• Exercise brief:
Answer these from the S-X page:
1. In which city was S-X born?
2. For his work on which Childish Gambino album was he Grammy-nominated?
3. What was the peak position of "Down Like That" on the UK Singles Chart?

• Page text:
---*---
Background information
- Born: Samuel Andrew Gumbley 4 August 1992 (age 34) Wolverhampton, England
- Genres: R&B; trap; electronic;
- Occupations: Singer; songwriter; record producer;
- Instrument: Digital audio workstation;
- Years active: 2010–present
- Labels: RBC; BMG; Universal (former); Atlantic (former);

= S-X =

British singer-songwriter and producer

Samuel Andrew Gumbley (born 4 August 1992), known professionally as S-X, is a British singer, songwriter, and record producer. As a record producer, Gumbley has worked with high-profile artists such as Chance the Rapper, Childish Gambino, Future, Lil Wayne, Meek Mill, and Nicki Minaj. He was Grammy-nominated for his work on Childish Gambino's album Because the Internet (2013).

Gumbley gained mainstream popularity as a singer-songwriter when he featured on (and produced) KSI's 2019 single "Down Like That", alongside Rick Ross and Lil Baby. The song peaked at number 10 on the UK Singles Chart, and it was certified silver by the British Phonographic Industry (BPI) for exceeding sales of 200,000 units in the UK. Gumbley has since released the singles "Neither Would I", "Dangerous" and "Feels So Good".
---*---
[Chart interpretation exercises]
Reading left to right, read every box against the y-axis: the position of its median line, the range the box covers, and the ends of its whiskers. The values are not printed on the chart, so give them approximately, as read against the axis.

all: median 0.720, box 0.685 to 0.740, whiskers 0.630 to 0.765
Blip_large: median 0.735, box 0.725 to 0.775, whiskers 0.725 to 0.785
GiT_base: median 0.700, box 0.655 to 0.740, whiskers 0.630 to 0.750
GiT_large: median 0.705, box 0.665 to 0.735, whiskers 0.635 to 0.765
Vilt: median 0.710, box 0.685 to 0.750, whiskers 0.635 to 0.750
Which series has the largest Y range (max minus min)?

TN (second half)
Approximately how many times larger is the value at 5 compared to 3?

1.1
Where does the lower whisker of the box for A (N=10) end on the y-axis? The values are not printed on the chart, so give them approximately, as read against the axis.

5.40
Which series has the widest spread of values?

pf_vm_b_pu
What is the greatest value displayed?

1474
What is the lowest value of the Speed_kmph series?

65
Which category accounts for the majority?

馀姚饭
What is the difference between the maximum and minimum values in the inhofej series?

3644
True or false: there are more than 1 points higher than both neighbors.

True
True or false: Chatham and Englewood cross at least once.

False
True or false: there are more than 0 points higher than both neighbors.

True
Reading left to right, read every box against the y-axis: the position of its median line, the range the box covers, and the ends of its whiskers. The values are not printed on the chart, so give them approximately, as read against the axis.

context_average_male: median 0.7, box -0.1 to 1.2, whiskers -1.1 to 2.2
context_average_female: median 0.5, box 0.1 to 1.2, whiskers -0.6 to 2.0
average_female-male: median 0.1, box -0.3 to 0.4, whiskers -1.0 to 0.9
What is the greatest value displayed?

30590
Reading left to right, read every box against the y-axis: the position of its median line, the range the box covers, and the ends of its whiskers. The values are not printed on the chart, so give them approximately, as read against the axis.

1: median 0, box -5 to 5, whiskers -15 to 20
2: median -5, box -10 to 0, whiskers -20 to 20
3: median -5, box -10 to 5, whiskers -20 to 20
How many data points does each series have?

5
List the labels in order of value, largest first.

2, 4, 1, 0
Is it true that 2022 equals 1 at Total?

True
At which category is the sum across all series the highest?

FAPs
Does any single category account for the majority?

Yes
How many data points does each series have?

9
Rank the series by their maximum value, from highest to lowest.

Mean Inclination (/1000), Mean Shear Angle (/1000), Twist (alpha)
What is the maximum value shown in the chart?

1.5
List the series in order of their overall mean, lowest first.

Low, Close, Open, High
---*---
• Response to this exercise:
1. Wolverhampton, England
2. Because the Internet (2013)
3. Number 10